About this task | Calculate how many lines in the following records hold the word "nose", and report that number without comment.

Working data |
+--
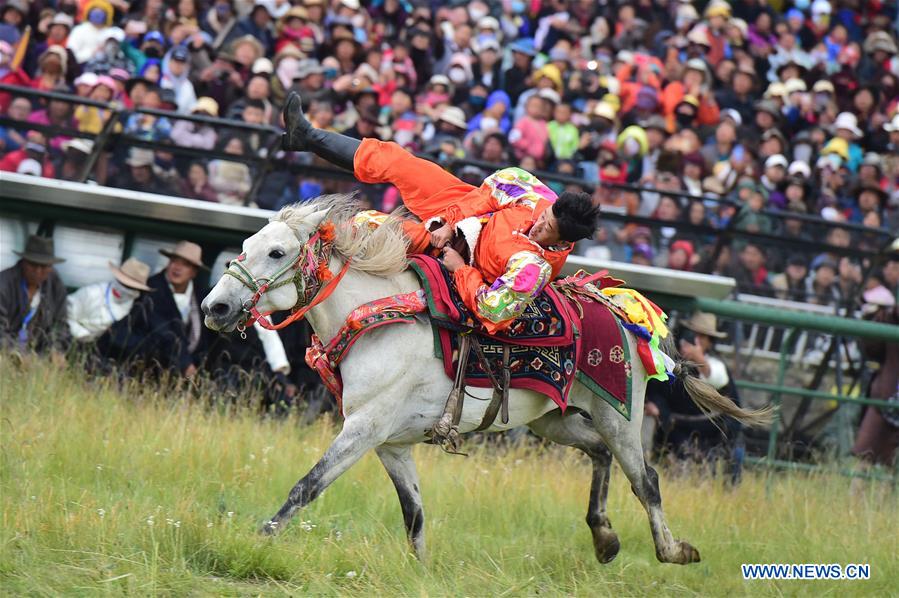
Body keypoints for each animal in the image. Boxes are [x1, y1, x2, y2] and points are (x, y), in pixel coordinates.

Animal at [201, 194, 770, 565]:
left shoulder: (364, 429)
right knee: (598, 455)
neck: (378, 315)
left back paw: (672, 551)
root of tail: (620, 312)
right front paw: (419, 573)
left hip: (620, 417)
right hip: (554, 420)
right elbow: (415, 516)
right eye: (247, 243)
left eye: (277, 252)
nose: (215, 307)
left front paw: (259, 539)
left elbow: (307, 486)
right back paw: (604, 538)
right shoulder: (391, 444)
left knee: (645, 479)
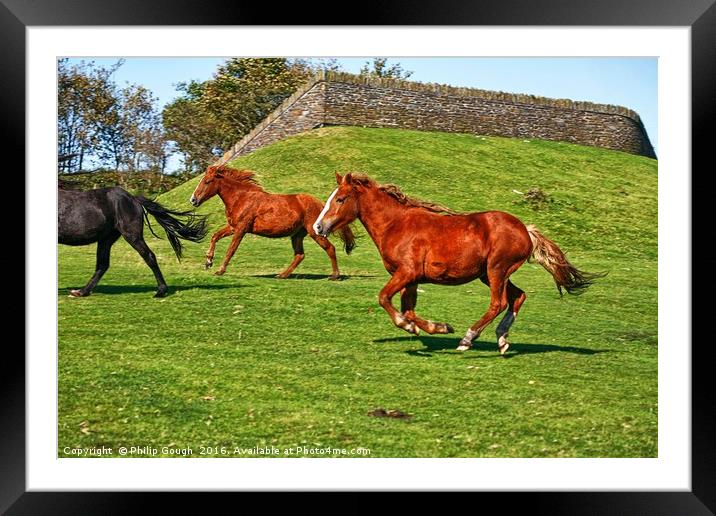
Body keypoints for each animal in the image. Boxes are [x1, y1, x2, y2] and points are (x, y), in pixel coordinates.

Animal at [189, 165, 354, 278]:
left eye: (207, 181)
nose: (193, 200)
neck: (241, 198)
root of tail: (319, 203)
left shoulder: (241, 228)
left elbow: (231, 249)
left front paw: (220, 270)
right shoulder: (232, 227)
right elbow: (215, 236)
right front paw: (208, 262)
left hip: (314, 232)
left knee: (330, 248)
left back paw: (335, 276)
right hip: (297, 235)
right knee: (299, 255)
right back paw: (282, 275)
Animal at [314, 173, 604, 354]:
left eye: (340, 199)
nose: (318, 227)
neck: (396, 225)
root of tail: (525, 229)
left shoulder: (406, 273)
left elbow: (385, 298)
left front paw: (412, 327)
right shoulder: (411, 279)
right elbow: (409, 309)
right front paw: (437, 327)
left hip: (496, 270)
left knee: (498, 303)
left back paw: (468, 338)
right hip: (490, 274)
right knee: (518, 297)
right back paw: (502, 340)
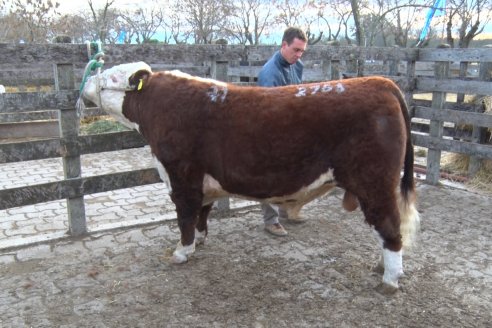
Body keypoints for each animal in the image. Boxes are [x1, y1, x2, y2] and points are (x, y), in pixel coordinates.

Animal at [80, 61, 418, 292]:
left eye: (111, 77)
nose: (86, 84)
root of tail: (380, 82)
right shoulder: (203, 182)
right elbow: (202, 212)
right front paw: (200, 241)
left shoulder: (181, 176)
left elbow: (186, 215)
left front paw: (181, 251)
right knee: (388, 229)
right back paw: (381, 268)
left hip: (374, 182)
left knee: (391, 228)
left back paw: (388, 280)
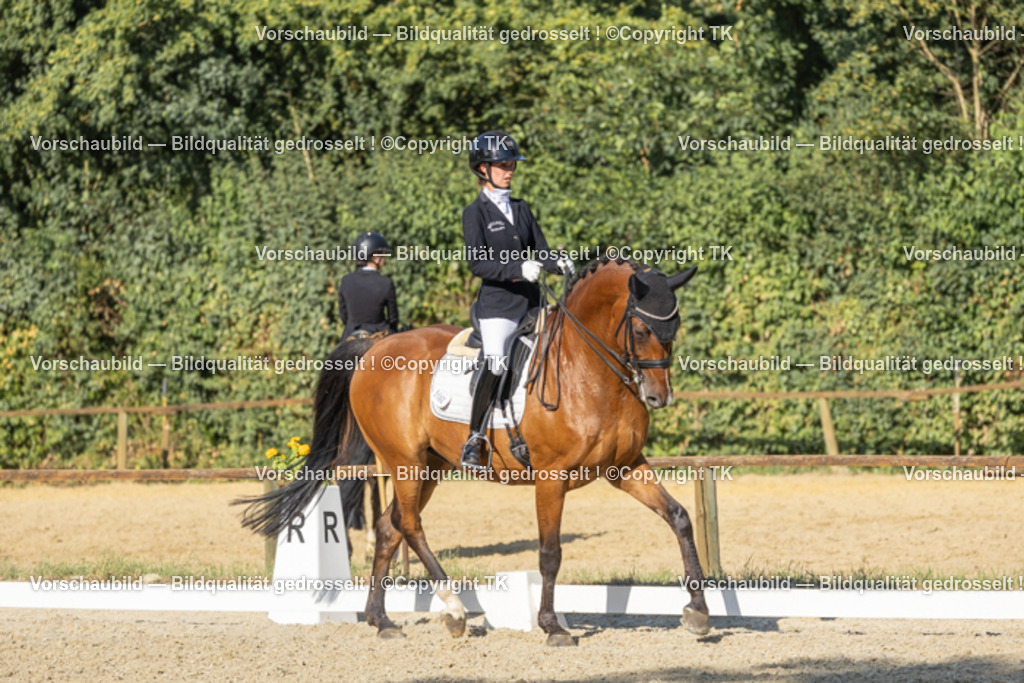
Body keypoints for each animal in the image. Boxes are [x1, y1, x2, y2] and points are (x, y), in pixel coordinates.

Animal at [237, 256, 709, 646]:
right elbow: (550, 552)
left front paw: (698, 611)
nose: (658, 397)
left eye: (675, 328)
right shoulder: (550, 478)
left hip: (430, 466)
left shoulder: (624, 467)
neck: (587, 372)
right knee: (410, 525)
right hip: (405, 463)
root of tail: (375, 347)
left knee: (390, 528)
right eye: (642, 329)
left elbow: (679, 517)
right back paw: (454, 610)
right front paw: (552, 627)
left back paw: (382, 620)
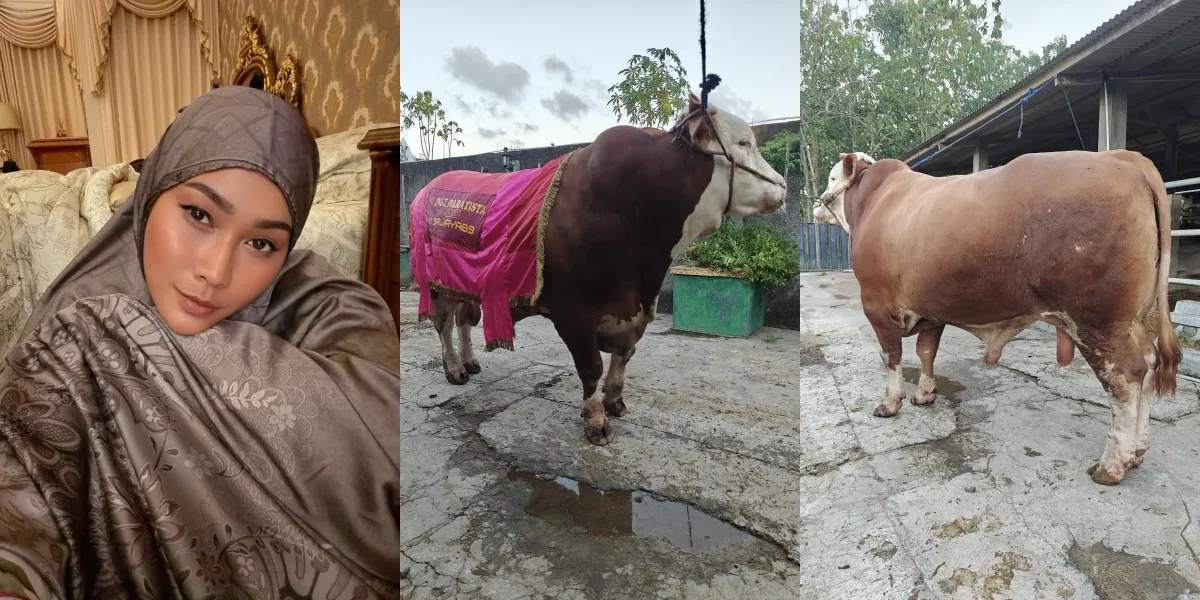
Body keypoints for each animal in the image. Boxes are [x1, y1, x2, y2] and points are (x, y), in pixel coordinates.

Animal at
+--
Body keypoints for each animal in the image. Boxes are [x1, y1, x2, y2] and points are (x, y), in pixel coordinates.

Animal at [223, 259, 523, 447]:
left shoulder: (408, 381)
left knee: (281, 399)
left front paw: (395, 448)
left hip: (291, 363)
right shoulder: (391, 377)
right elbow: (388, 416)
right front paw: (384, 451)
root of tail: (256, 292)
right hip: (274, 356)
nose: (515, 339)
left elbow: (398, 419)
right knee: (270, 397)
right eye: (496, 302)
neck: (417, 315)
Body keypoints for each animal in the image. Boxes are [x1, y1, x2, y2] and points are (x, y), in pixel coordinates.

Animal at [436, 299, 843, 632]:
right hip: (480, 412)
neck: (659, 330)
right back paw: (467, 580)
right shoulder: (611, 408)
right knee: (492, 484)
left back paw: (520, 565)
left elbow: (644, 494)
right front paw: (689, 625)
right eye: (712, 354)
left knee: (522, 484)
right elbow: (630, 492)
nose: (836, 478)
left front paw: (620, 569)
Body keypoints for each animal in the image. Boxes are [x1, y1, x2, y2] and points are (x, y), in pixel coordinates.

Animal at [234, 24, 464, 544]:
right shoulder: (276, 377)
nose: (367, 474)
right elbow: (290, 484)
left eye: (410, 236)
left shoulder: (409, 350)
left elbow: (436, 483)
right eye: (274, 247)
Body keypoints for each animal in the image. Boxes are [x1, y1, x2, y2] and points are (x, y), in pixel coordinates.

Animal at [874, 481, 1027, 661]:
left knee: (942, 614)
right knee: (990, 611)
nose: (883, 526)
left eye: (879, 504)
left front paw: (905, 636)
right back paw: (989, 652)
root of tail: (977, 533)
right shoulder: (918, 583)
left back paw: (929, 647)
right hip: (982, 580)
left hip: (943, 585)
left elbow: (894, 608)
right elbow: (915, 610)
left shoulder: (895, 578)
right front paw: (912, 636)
+--
Response | 9